What would it be like to see through the eyes of a pop art icon? 'Polaroids 1958-1987' has the answers and gives us a glimpse into the revered and chaotic world of the godfather of contemporary art, Andy Warhol.
By Natalie Trevis
The hedonistic eras spanning the Sixties, Seventies and early Eighties may have been largely devoid of the now ubiquitous selfie, but many an Instagram-worthy moment was nonetheless captured on the polaroid camera of Andy Warhol. Famed for carrying his camera with him everywhere, intimate portraits of his many famous friends and patrons, including Mick Jagger, Liza Minelli and Audrey Hepburn have been collated chronologically in a photography tome published by Taschen and authored by Richard B. Woodward (arts critic at The New York Times since 1995).

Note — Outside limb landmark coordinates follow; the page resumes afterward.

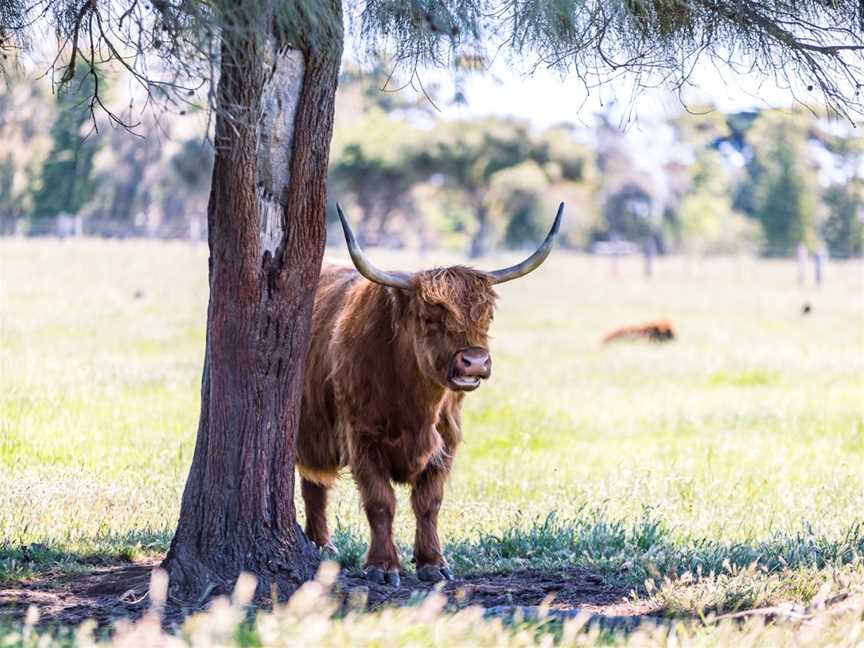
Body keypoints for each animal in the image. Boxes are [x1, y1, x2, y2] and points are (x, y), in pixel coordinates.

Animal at [296, 202, 568, 588]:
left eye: (487, 317)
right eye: (429, 319)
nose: (475, 362)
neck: (415, 405)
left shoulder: (446, 440)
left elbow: (429, 502)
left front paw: (432, 562)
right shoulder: (361, 438)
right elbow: (380, 501)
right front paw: (383, 566)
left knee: (314, 485)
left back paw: (322, 546)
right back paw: (322, 546)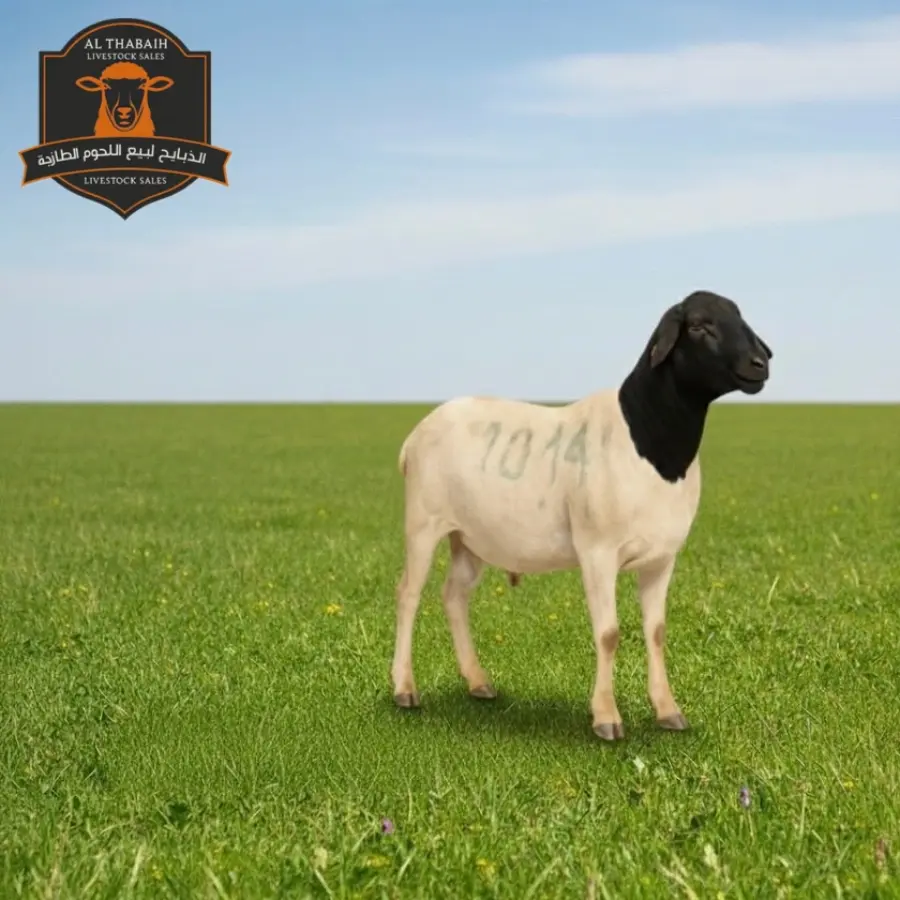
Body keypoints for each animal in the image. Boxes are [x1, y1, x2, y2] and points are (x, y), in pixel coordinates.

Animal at [391, 290, 773, 740]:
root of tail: (416, 434)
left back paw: (478, 682)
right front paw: (606, 718)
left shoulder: (662, 558)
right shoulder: (598, 552)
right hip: (423, 523)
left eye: (739, 316)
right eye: (699, 326)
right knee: (408, 595)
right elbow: (608, 634)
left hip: (468, 537)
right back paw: (404, 689)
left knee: (454, 595)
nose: (760, 364)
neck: (650, 441)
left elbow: (657, 632)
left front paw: (668, 711)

Candid shots of Jack Nicholson, Angelica Houston and Yves Saint Laurent document Warhol's exclusive social circle. From his Factory days in the Sixties to hobnobbing with the society jet set during the power-crazed Eighties, the beauty of these images is in their rawness. No filters, no post-production and no endless re-takes - just an instant caught on Warhol’s unwieldy but trusty Polaroid camera – the images often give more of an insight into some of popular culture’s famous faces than the most in-depth character interview ever could. A uniformity emerges in the collection, hinting at a form of obsession and perhaps a relentless thirst to capture the essence of others.
Certainly Warhol was onto something, a prescient journey into the future of self-documentation that now surrounds us at every turn. Indeed Warhol turned the camera on himself on numerous occasions. In the words of the man himself, ‘a picture means I know where I was every minute. That's why I take pictures. It's a visual diary.’